Task to complete » Only the lines holding "controller" are wanted; find them in the listing and return each one.

------

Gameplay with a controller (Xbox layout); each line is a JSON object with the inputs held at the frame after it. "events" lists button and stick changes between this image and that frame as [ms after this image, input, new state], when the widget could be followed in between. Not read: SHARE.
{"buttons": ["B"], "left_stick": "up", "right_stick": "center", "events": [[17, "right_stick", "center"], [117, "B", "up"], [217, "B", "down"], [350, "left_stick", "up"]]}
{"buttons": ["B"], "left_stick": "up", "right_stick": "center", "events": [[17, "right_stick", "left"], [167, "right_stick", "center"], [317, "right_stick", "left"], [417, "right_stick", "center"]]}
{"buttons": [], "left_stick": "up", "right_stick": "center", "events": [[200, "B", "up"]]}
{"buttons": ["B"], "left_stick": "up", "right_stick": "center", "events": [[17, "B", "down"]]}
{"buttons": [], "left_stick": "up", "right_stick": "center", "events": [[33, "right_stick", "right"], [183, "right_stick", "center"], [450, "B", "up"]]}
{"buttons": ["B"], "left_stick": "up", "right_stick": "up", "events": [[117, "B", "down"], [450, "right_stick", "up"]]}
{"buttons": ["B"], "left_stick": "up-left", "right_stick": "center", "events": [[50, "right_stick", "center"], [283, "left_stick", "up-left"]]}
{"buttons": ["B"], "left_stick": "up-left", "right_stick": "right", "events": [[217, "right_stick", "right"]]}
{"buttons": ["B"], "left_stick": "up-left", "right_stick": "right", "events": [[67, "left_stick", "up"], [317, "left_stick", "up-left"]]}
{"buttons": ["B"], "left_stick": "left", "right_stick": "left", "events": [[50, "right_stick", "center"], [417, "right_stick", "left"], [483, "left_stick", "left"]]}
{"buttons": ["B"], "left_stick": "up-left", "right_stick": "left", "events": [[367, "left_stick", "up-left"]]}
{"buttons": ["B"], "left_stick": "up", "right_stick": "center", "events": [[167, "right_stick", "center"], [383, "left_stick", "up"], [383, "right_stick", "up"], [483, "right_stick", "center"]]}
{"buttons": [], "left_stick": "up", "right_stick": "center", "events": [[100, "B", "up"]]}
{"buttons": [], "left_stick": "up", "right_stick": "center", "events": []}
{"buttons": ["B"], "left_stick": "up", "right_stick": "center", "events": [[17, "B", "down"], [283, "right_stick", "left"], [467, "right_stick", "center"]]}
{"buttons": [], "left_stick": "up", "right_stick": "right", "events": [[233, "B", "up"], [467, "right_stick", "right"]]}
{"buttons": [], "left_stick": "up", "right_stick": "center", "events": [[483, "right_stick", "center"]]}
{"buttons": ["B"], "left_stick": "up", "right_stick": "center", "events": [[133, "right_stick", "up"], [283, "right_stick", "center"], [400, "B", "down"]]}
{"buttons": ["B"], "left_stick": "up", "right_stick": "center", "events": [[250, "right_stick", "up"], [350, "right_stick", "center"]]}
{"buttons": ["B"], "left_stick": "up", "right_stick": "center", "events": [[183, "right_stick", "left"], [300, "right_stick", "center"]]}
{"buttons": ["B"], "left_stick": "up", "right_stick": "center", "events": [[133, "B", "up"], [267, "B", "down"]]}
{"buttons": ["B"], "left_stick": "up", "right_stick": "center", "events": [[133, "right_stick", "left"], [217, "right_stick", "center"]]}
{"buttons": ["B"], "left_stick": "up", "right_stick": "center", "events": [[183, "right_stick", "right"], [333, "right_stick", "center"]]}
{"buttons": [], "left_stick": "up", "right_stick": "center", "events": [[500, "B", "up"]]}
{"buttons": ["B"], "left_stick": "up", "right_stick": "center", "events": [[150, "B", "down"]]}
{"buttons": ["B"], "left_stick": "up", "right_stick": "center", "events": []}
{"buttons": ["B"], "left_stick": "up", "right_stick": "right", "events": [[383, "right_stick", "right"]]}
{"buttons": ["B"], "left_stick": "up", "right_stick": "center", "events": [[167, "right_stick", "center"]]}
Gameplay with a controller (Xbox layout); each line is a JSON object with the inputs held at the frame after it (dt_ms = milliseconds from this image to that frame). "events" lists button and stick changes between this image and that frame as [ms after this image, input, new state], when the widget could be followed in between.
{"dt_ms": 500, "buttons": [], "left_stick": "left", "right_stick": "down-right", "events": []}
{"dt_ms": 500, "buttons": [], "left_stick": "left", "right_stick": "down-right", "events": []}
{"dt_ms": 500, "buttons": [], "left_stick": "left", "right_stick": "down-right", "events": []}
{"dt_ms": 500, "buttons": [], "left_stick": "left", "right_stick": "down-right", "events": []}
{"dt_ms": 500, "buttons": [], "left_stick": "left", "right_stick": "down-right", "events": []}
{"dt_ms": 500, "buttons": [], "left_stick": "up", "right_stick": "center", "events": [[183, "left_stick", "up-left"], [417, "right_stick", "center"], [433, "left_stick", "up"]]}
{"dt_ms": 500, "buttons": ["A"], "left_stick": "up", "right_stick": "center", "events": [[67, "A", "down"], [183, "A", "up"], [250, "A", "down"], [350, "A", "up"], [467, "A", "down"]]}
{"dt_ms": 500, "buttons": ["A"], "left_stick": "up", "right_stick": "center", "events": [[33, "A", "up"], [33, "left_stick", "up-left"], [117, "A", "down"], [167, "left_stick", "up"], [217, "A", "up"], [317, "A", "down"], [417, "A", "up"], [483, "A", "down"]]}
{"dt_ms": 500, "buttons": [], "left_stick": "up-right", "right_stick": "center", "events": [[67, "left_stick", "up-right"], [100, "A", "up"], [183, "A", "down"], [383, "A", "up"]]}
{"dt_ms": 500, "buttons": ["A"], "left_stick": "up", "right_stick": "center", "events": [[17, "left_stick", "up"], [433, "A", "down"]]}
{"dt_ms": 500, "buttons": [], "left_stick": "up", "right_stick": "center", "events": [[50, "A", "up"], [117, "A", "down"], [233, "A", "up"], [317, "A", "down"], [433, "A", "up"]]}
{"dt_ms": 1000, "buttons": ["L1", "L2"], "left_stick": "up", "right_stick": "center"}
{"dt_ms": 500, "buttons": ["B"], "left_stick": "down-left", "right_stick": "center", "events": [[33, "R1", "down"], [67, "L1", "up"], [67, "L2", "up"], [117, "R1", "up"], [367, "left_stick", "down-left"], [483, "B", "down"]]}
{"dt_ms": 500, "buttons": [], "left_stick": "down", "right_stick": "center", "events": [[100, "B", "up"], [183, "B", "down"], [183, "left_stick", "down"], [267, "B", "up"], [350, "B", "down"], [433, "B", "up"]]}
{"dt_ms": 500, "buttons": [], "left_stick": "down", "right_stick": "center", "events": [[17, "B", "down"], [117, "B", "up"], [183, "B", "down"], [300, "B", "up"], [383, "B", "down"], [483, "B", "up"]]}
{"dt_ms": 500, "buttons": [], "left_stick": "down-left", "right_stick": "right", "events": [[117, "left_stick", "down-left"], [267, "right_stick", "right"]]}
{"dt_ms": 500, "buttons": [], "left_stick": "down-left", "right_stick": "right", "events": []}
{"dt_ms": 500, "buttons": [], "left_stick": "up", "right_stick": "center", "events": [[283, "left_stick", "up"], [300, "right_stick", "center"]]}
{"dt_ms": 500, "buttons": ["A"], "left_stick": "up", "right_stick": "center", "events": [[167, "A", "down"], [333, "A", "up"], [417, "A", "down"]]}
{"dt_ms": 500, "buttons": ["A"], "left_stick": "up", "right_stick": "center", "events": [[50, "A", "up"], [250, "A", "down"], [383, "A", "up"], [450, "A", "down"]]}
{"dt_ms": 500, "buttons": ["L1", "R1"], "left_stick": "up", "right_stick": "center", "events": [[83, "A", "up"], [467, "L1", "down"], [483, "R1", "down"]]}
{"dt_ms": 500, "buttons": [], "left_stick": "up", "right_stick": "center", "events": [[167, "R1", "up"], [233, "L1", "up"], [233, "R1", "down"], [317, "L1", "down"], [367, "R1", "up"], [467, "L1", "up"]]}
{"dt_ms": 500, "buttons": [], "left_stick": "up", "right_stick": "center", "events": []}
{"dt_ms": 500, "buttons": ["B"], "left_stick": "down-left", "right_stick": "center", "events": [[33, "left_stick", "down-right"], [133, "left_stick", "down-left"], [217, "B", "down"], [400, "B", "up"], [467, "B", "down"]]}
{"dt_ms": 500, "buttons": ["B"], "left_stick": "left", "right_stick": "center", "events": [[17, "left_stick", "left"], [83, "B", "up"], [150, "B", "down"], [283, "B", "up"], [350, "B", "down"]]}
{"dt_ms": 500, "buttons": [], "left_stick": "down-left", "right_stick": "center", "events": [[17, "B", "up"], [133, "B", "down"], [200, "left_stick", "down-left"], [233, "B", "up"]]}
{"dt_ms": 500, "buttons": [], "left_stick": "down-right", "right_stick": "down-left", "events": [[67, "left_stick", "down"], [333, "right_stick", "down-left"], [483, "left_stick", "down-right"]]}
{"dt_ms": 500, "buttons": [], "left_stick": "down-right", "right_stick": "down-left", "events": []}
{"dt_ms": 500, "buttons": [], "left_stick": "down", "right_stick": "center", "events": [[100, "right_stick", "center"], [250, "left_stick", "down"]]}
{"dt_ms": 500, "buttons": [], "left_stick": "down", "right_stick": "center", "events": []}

------

Solution »
Gameplay with a controller (Xbox layout); each line is a JSON object with the inputs held at the frame after it. "events" lists button and stick changes between this image and that frame as [ms after this image, input, new state], when the widget could be followed in between. Not read: SHARE.
Gameplay with a controller (Xbox layout); each line is a JSON object with the inputs held at the frame after it (dt_ms = milliseconds from this image to that frame). "events" lists button and stick changes between this image and that frame as [ms after this image, input, new state], when the widget could be followed in between.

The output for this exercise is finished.